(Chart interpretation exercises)
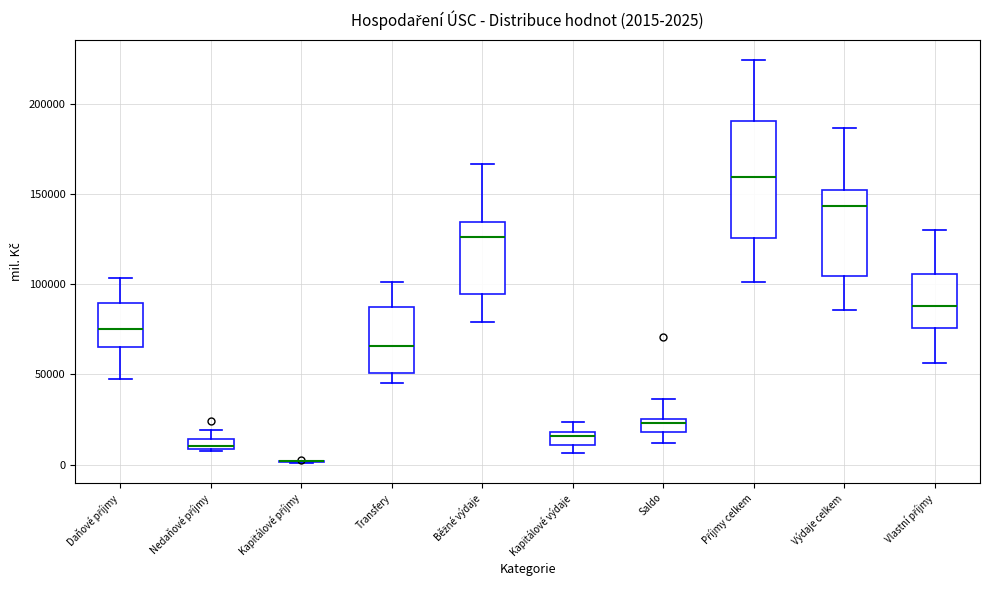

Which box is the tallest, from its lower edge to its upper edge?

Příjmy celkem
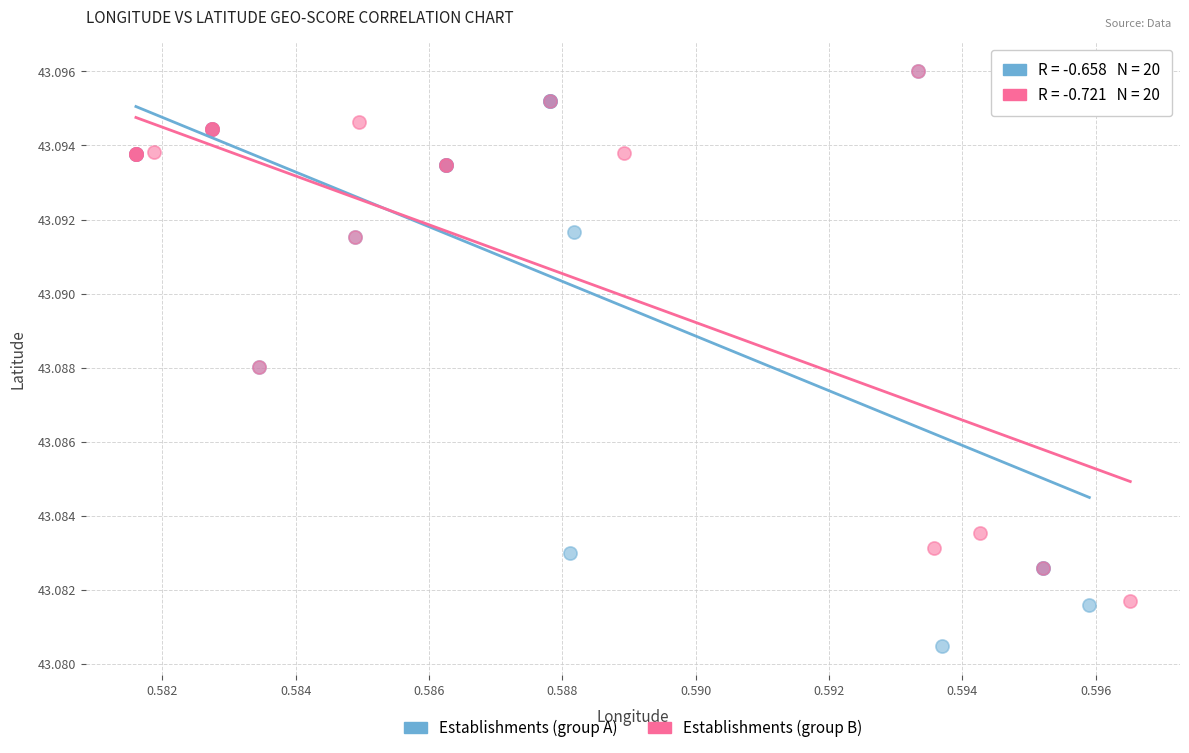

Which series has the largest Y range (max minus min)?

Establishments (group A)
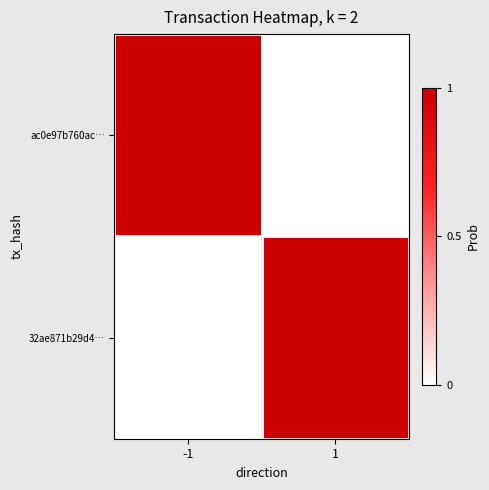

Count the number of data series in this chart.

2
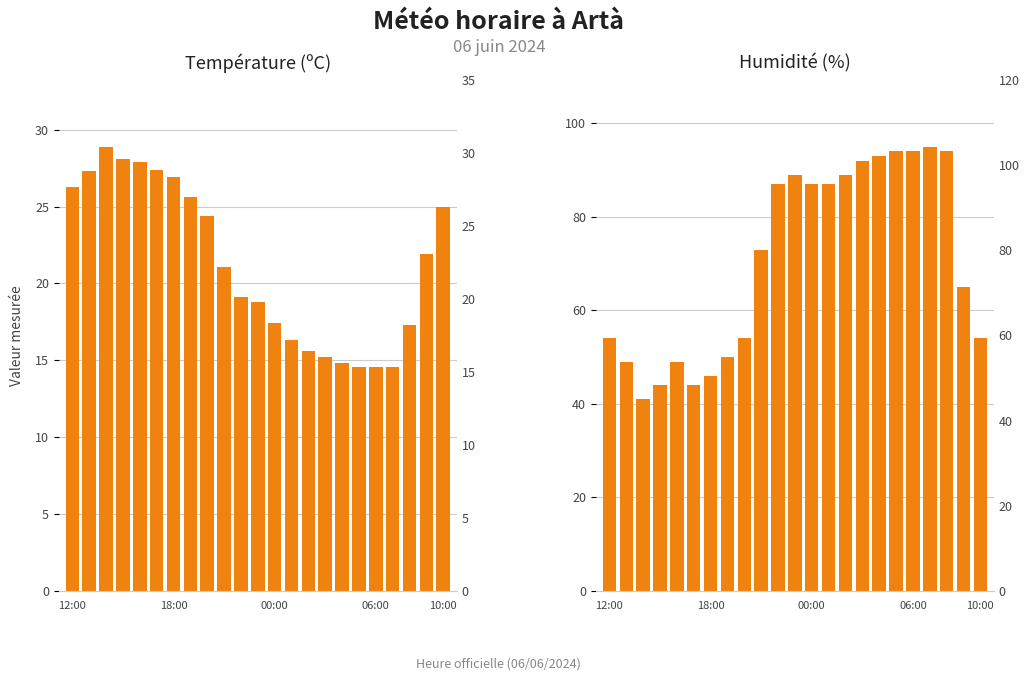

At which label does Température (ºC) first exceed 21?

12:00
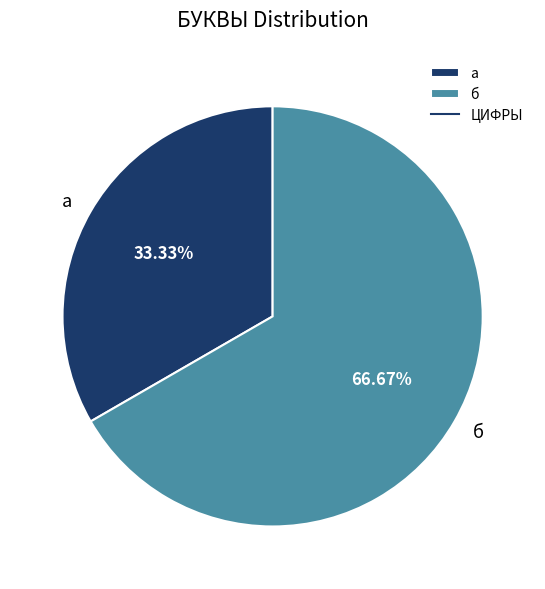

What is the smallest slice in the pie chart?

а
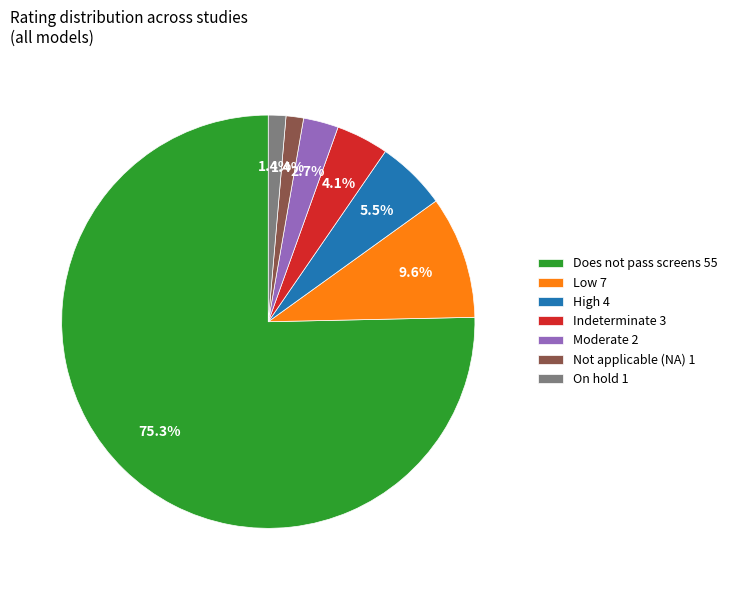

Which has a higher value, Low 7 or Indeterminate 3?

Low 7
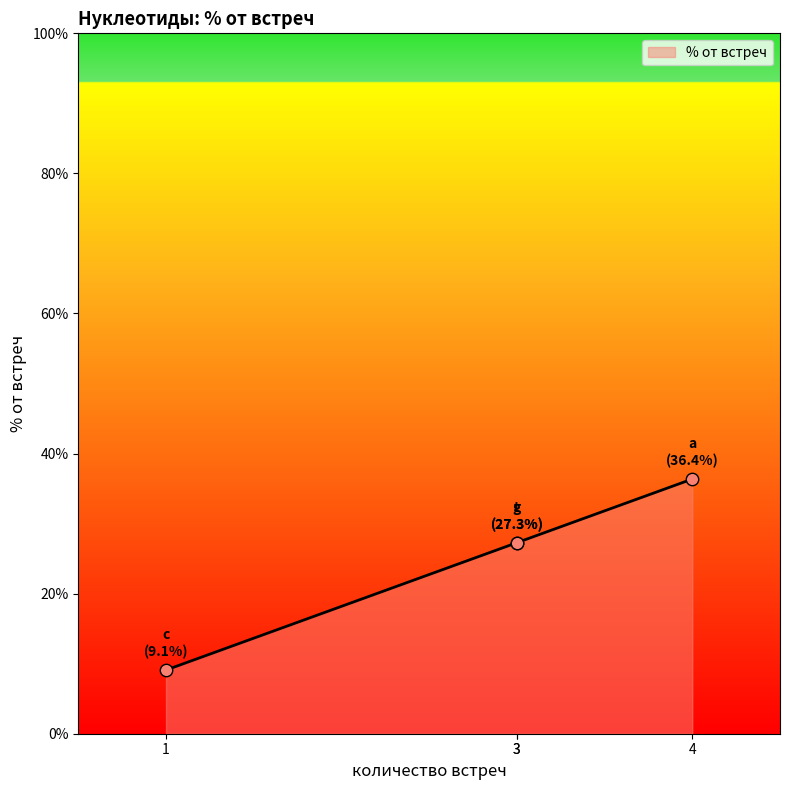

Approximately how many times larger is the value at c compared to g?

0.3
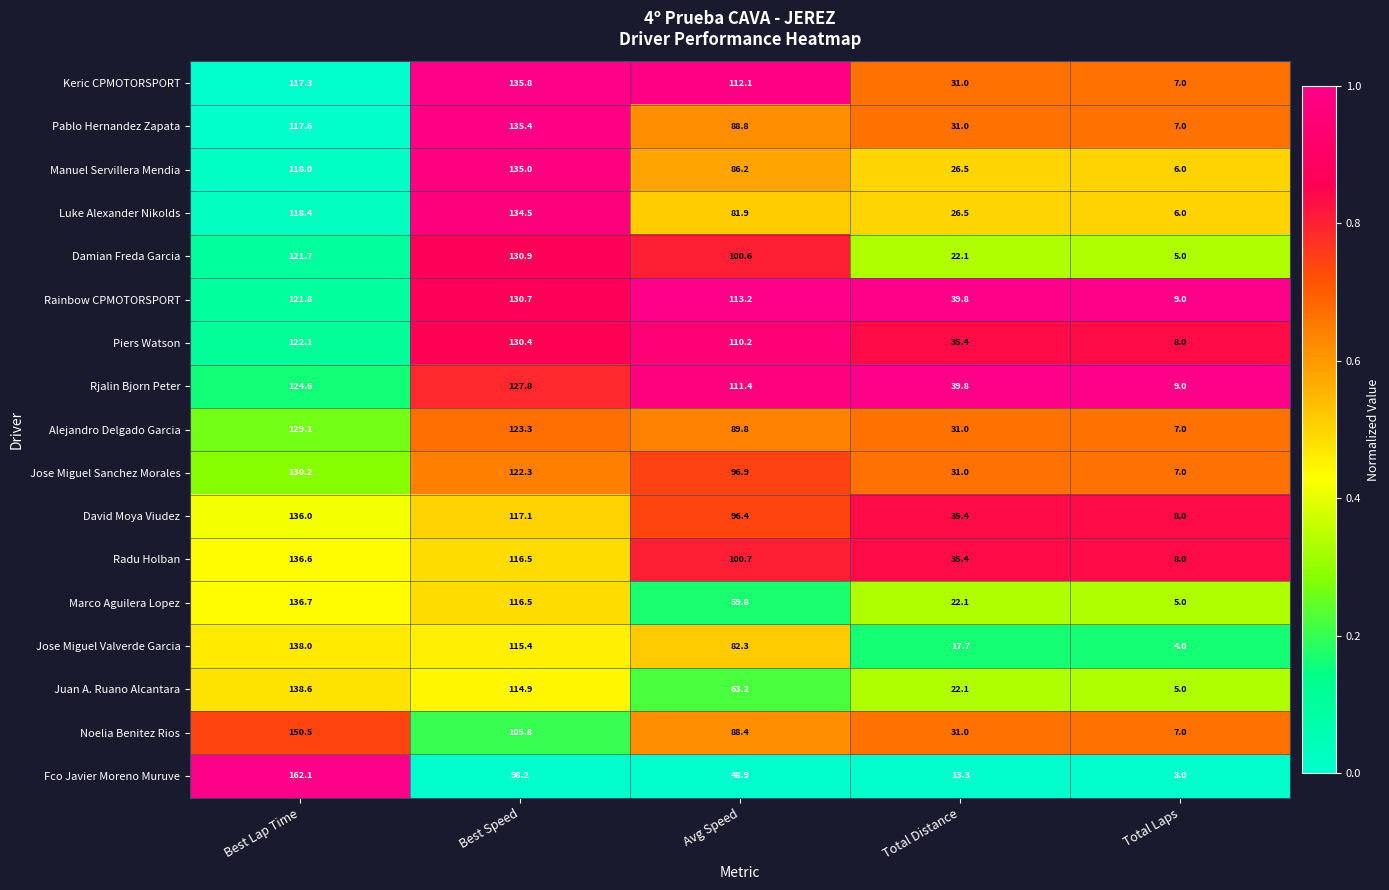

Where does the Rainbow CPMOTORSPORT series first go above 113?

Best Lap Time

TASK REQUIREMENTS
Turn each line of the material above into one string in a JSON list, leaving out the blank lines and the picture placeholders.

WRITTEN SOLUTION
[
  "Which box is the tallest, from its lower edge to its upper edge?",
  "Příjmy celkem",
  "Which series has the largest Y range (max minus min)?",
  "Establishments (group A)",
  "Count the number of data series in this chart.",
  "2",
  "At which label does Température (ºC) first exceed 21?",
  "12:00",
  "What is the smallest slice in the pie chart?",
  "а",
  "Which has a higher value, Low 7 or Indeterminate 3?",
  "Low 7",
  "Approximately how many times larger is the value at c compared to g?",
  "0.3",
  "Where does the Rainbow CPMOTORSPORT series first go above 113?",
  "Best Lap Time"
]